REQUIRED WORK
For each entry below, copy the text exactly and leave out any picture.

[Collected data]

'''

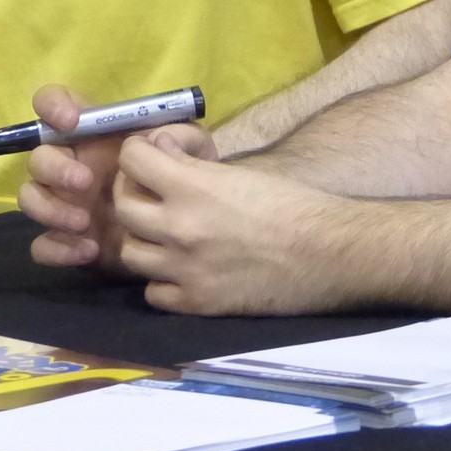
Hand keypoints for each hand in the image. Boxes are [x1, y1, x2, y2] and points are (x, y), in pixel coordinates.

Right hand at [18, 86, 219, 270]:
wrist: (191, 229)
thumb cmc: (186, 176)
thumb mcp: (195, 149)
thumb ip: (183, 135)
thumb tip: (156, 139)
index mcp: (93, 133)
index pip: (55, 103)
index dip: (53, 105)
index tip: (71, 121)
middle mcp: (71, 163)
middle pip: (38, 157)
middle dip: (55, 167)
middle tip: (85, 182)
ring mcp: (65, 202)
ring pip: (31, 198)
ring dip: (50, 209)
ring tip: (84, 222)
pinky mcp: (67, 239)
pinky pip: (42, 245)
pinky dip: (57, 249)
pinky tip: (87, 251)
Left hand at [110, 135, 358, 314]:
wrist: (327, 254)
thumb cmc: (290, 204)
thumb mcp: (238, 172)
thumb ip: (191, 164)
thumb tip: (157, 148)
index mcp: (192, 187)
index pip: (132, 159)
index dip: (137, 152)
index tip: (149, 156)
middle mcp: (178, 228)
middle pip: (122, 206)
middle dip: (133, 192)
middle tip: (152, 192)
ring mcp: (183, 269)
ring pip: (130, 252)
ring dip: (144, 239)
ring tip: (166, 234)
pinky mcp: (195, 302)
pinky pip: (153, 291)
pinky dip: (162, 279)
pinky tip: (182, 269)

'''

PROBLEM SOLUTION
Hand keypoints for each hand in the image. Boxes are [x1, y1, x2, y2] and points are (x, y), in pixel coordinates.

Right hand at [18, 86, 219, 270]:
wrist: (191, 229)
thumb cmc: (186, 176)
thumb mcp: (195, 149)
thumb ip: (183, 135)
thumb tip: (156, 139)
index mcp: (93, 133)
index pip: (55, 103)
index dip: (53, 105)
index tip: (71, 121)
middle mcp: (71, 163)
middle pip: (38, 157)
middle dip: (55, 167)
middle tip: (85, 182)
ring mcp: (65, 202)
ring pip: (31, 198)
ring dip: (50, 209)
ring tip: (84, 222)
pinky mcp: (67, 239)
pinky pip: (42, 245)
pinky dip: (57, 249)
pinky tip: (87, 251)
Left hand at [110, 135, 358, 314]:
wrist: (327, 254)
thumb cmc: (290, 204)
thumb mcp: (238, 172)
thumb ip: (191, 164)
thumb tip: (157, 148)
index mcp: (192, 187)
index pip: (132, 159)
index dip: (137, 152)
index tip: (149, 156)
middle mcp: (178, 228)
middle pip: (122, 206)
middle dip: (133, 192)
middle tip: (152, 192)
ring mcp: (183, 269)
ring pip: (130, 252)
ring dip: (144, 239)
ring tip: (166, 234)
pinky mcp: (195, 302)
pinky pip: (153, 291)
pinky dip: (162, 279)
pinky tip: (182, 269)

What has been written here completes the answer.